## DESCRIPTION OF THE TASK
For the data below, give the number of lines containing "versions" and nothing more.

## DATA RECORDS
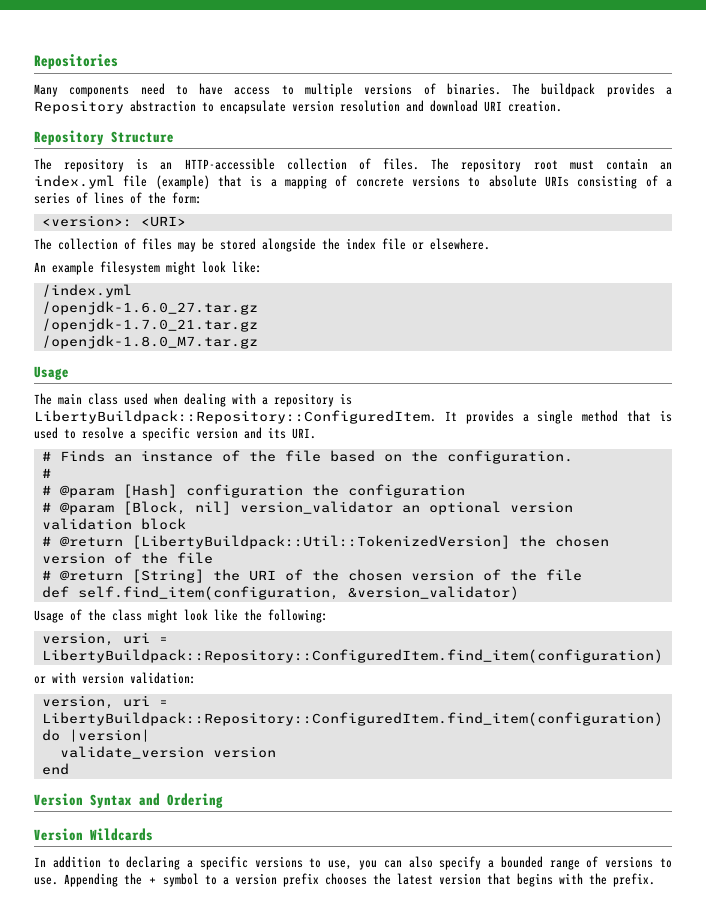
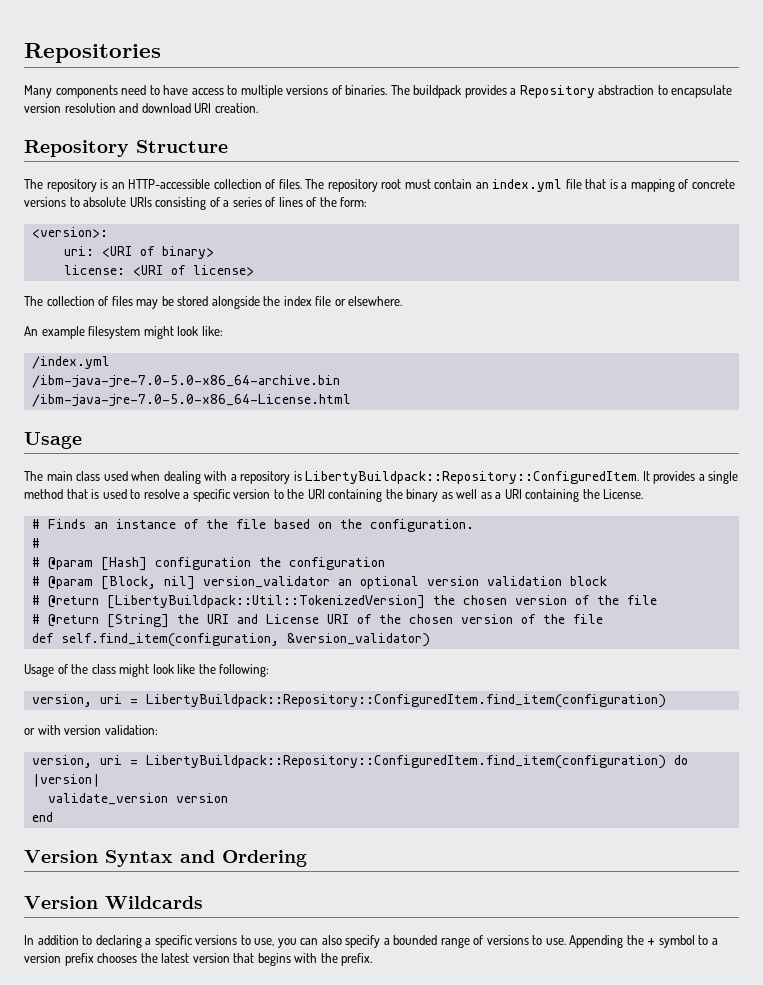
[155,175,210,189] (example) -> (582, 184) none
[140,216,186,227] <URI> -> [63,246,214,259] [63,265,254,276] // uri: <URI of binary> // license: <URI of license>
[41,301,258,315] [41,318,258,332] [41,335,258,349] /openjdk-1.6.0_27.tar.gz // /openjdk-1.7.0_21.tar.gz // /openjdk-1.8.0_M7.tar.gz -> [31,375,340,388] [31,394,351,407] /ibm-java-jre-7.0-5.0-x86_64-archive.bin // /ibm-java-jre-7.0-5.0-x86_64-License.html
[244,427,316,439] and its URI. -> [273,489,644,502] to the URI containing the binary as well as a URI containing the License.
(276, 575) none -> [236,614,349,624] and License URI

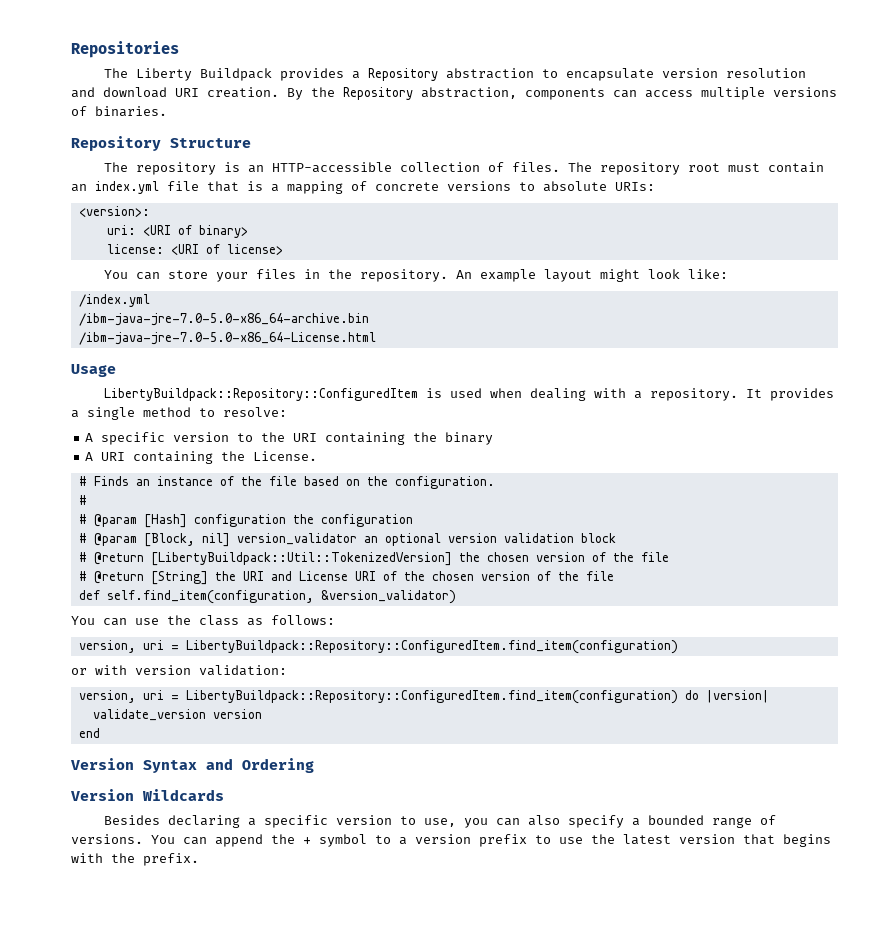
[24,85,462,98] Many components need to have access to multiple versions of binaries. The buildpack -> [104,68,273,81] The Liberty Buildpack
(258, 108) none -> [287,87,837,100] [71,106,167,117] By the Repository abstraction, components can access multiple versions of binaries.
[129,197,368,210] URIs consisting of a series of lines of the form: -> [615,182,655,191] URIs:
[24,296,403,309] The collection of files may be stored alongside the index file or elsewhere. // -> [104,269,449,282] You can store your files in the repository.
[88,326,141,339] filesystem -> [544,269,593,282] layout
[24,471,101,481] The main class -> [104,388,443,401] LibertyBuildpack::Repository::ConfiguredItem is
[240,471,640,484] repository is LibertyBuildpack::Repository::ConfiguredItem. -> [650,388,739,401] repository.
[66,489,190,499] that is used to resolve a -> [199,407,287,417] [85,433,94,442] to resolve: // A
[441,489,502,499] as well as a -> [85,452,94,461] // A
[24,664,270,677] Usage of the class might look like the following: -> [71,615,335,626] You can use the class as follows:
[24,935,93,945] In addition to -> [104,815,161,825] Besides
[195,935,238,945] versions -> [336,815,393,825] version
[486,935,624,948] versions to use. Appending -> [71,834,263,847] versions. You can append
[97,953,138,963] chooses -> [535,835,583,844] to use

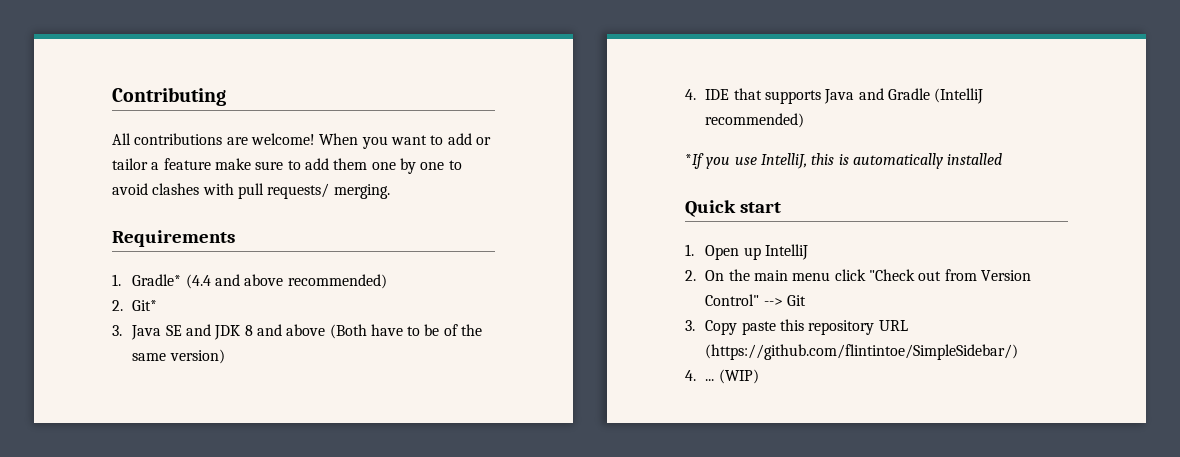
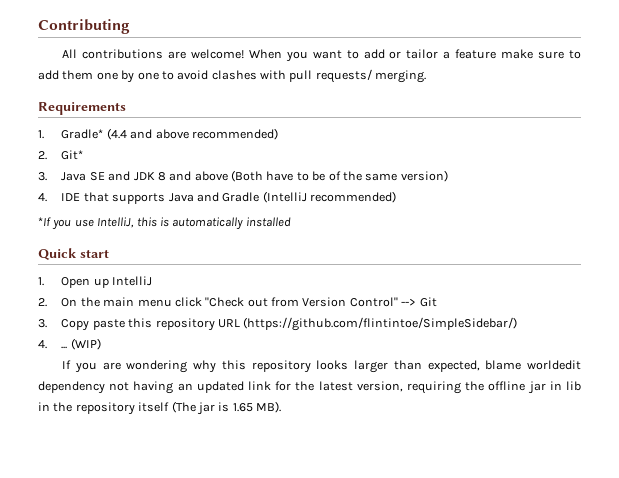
(759, 376) none -> [62,360,582,373] [38,381,581,394] [38,401,281,415] // If you are wondering why this repository looks larger than expected, blame worldedit dependency not having an updated link for the latest version, requiring the offline jar in lib in the repository itself (The jar is 1.65 MB).

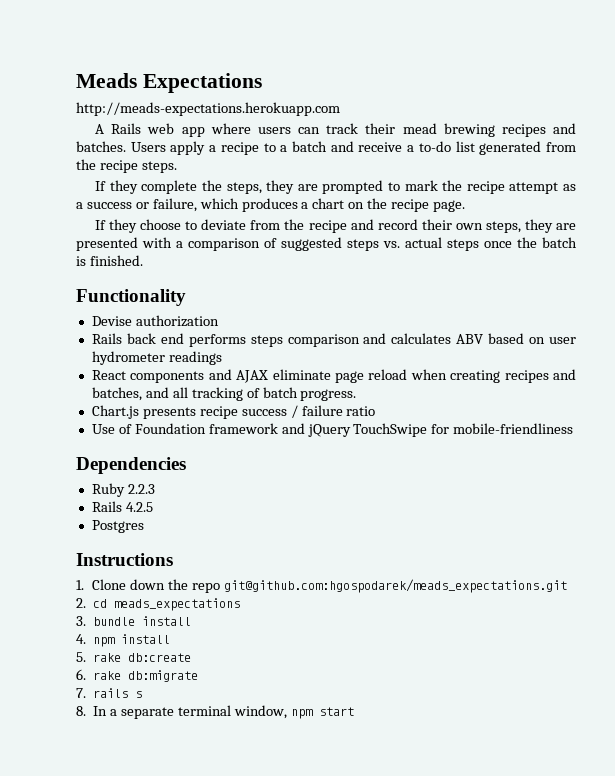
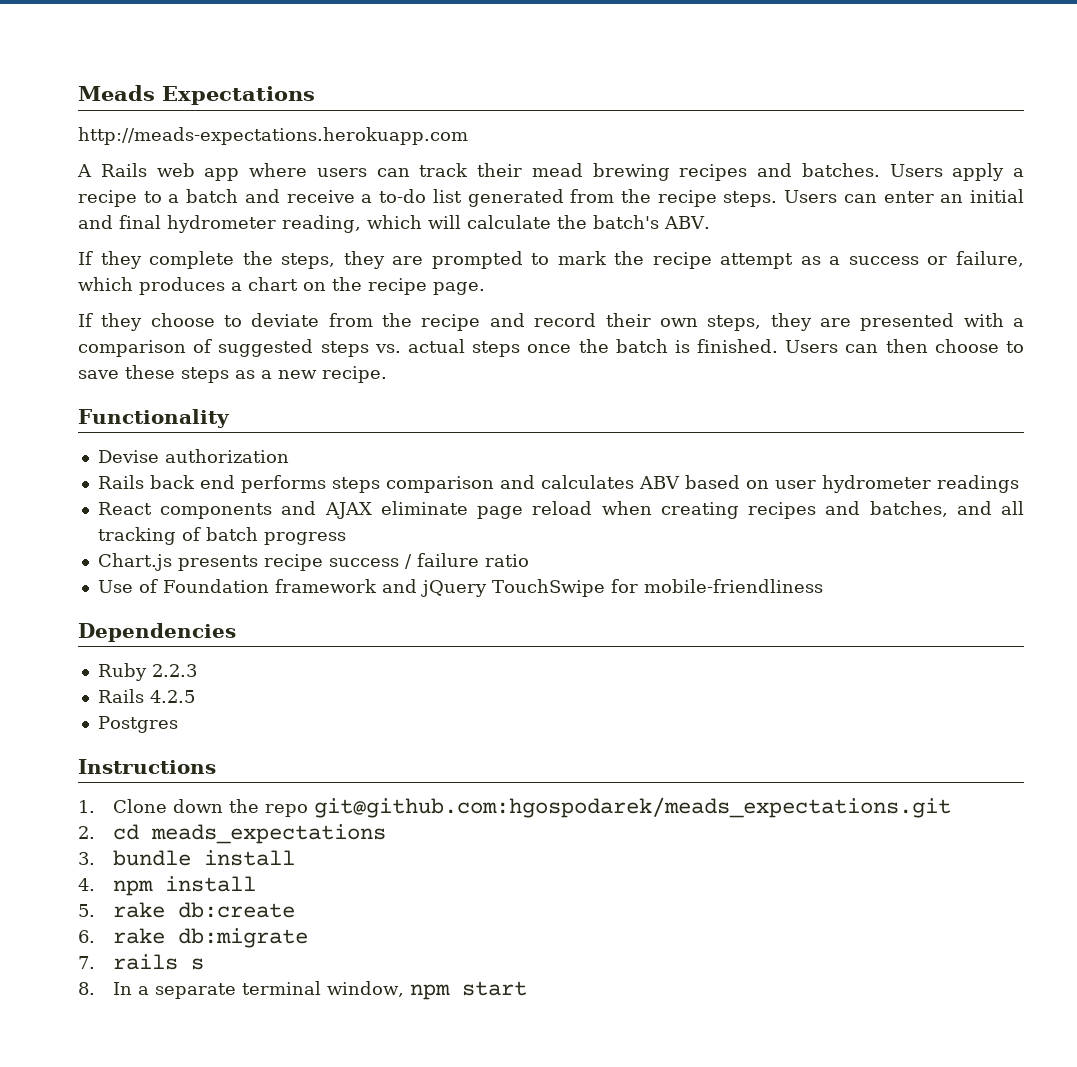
(177, 167) none -> [784,189,1024,203] [78,215,710,233] Users can enter an initial and final hydrometer reading, which will calculate the batch's ABV.
(143, 260) none -> [785,339,1024,353] [78,365,387,383] Users can then choose to save these steps as a new recipe.
[300,389,357,401] progress. -> [263,532,346,545] progress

## YOUR SOLUTION
4